> _What to do_: Output every line of the listing below word for word, omitting the pictures.

> _Stored entries_:
----------------------------------------
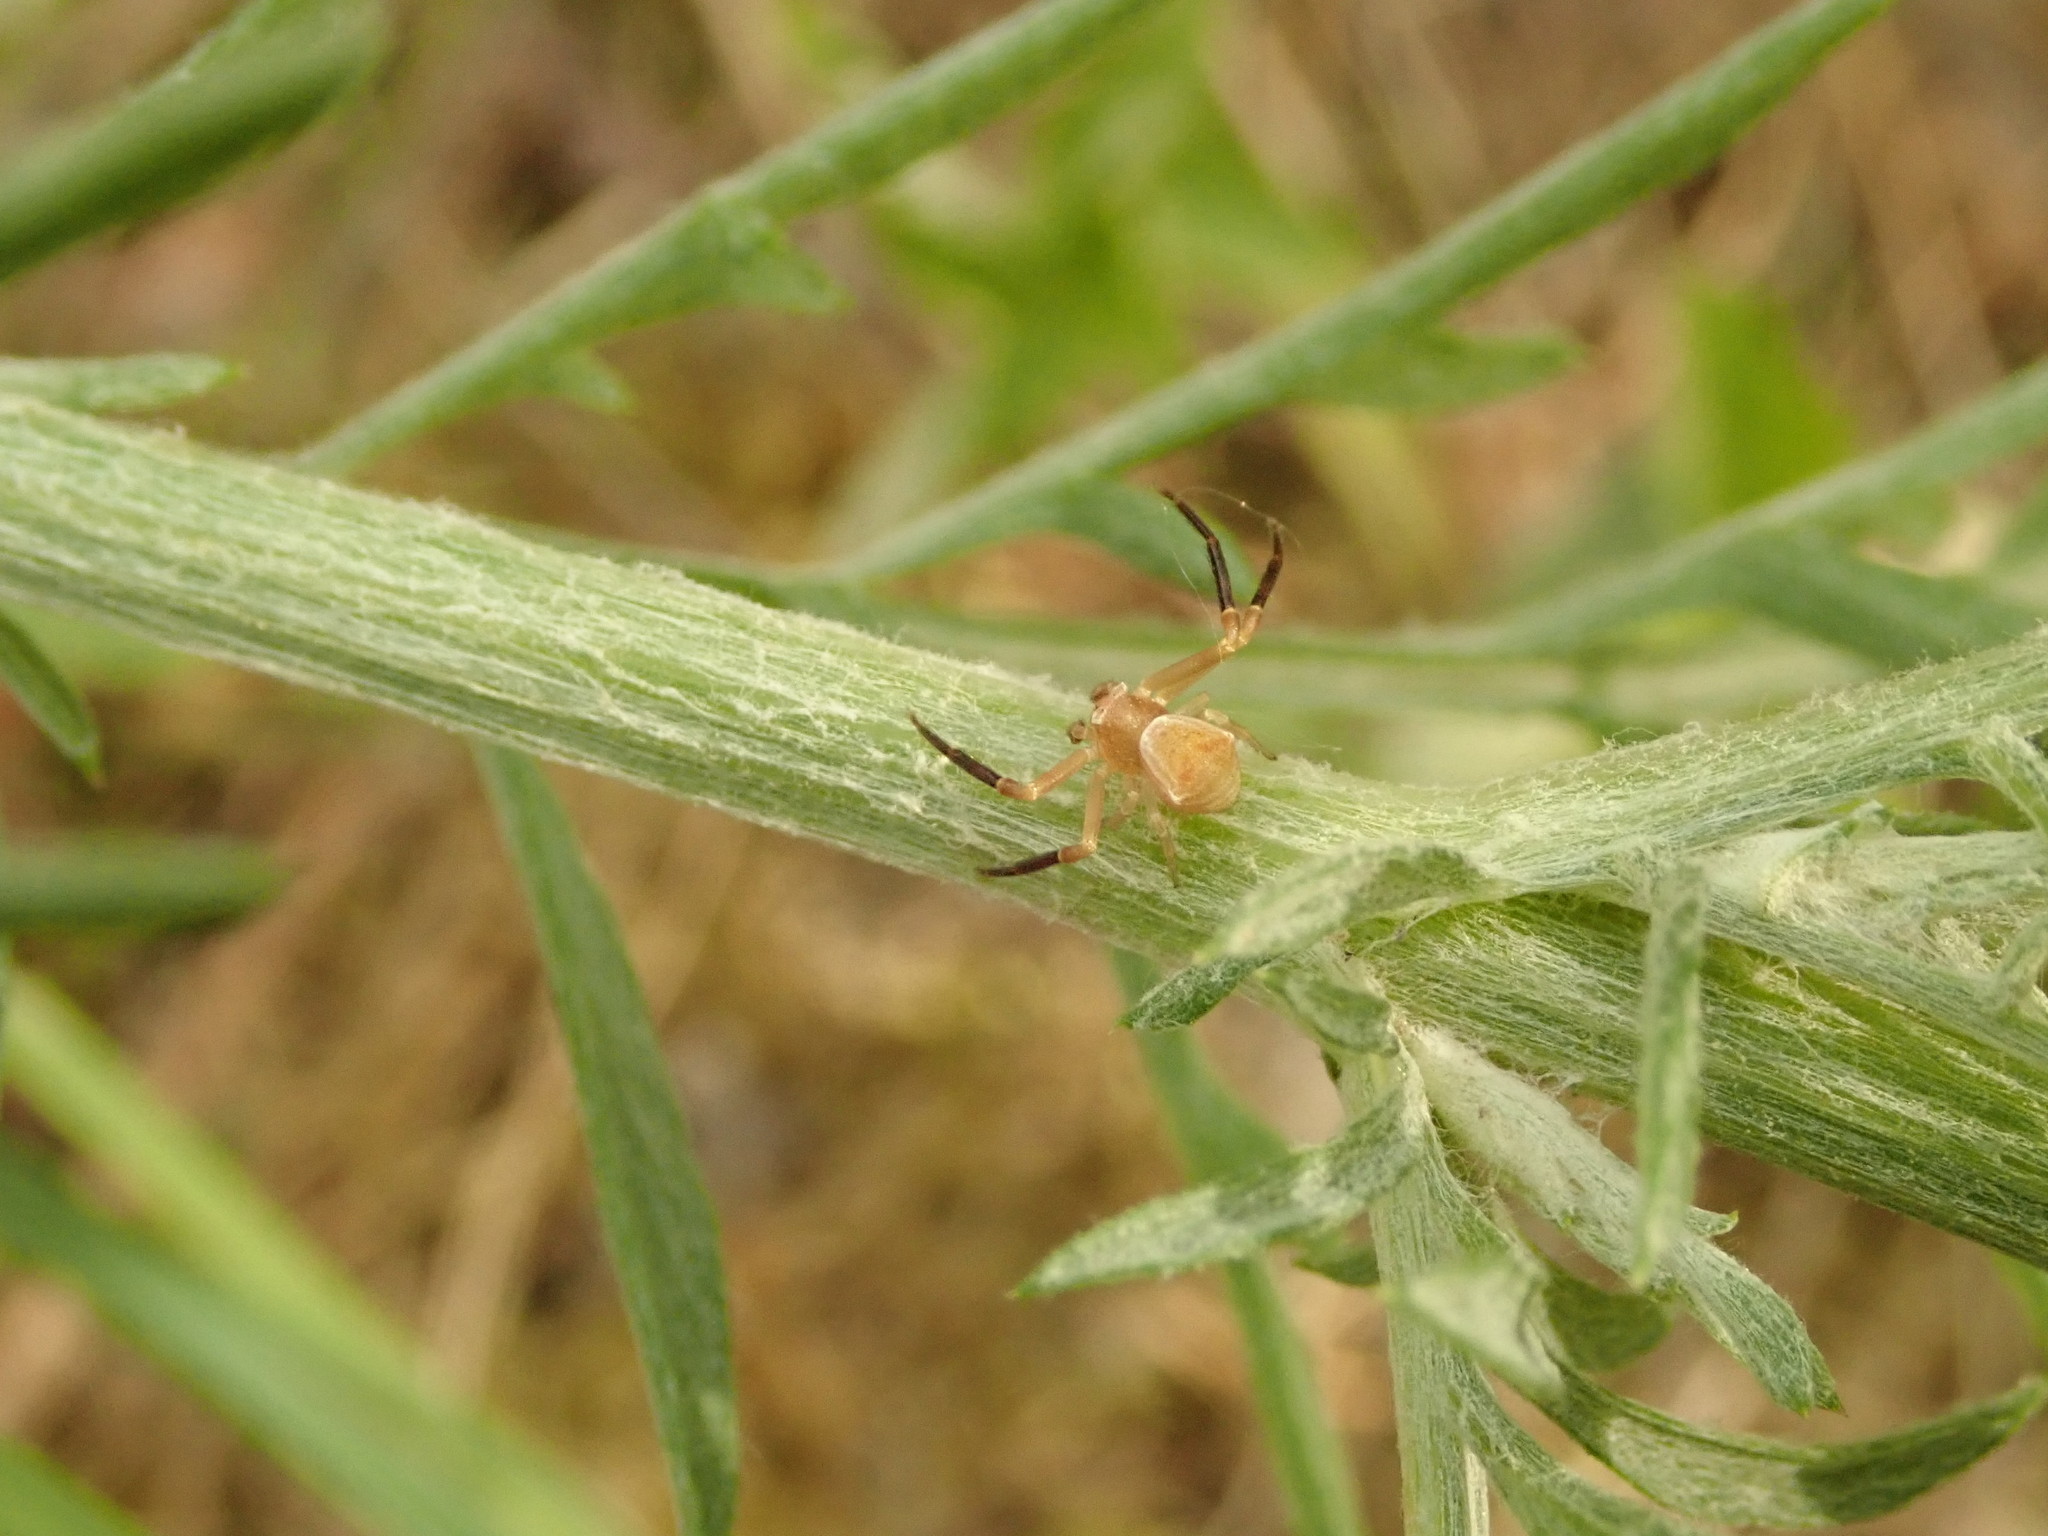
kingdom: Animalia
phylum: Arthropoda
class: Arachnida
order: Araneae
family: Thomisidae
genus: Thomisus
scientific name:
----------------------------------------
> _Reply to the exercise_:
kingdom: Animalia
phylum: Arthropoda
class: Arachnida
order: Araneae
family: Thomisidae
genus: Thomisus
scientific name:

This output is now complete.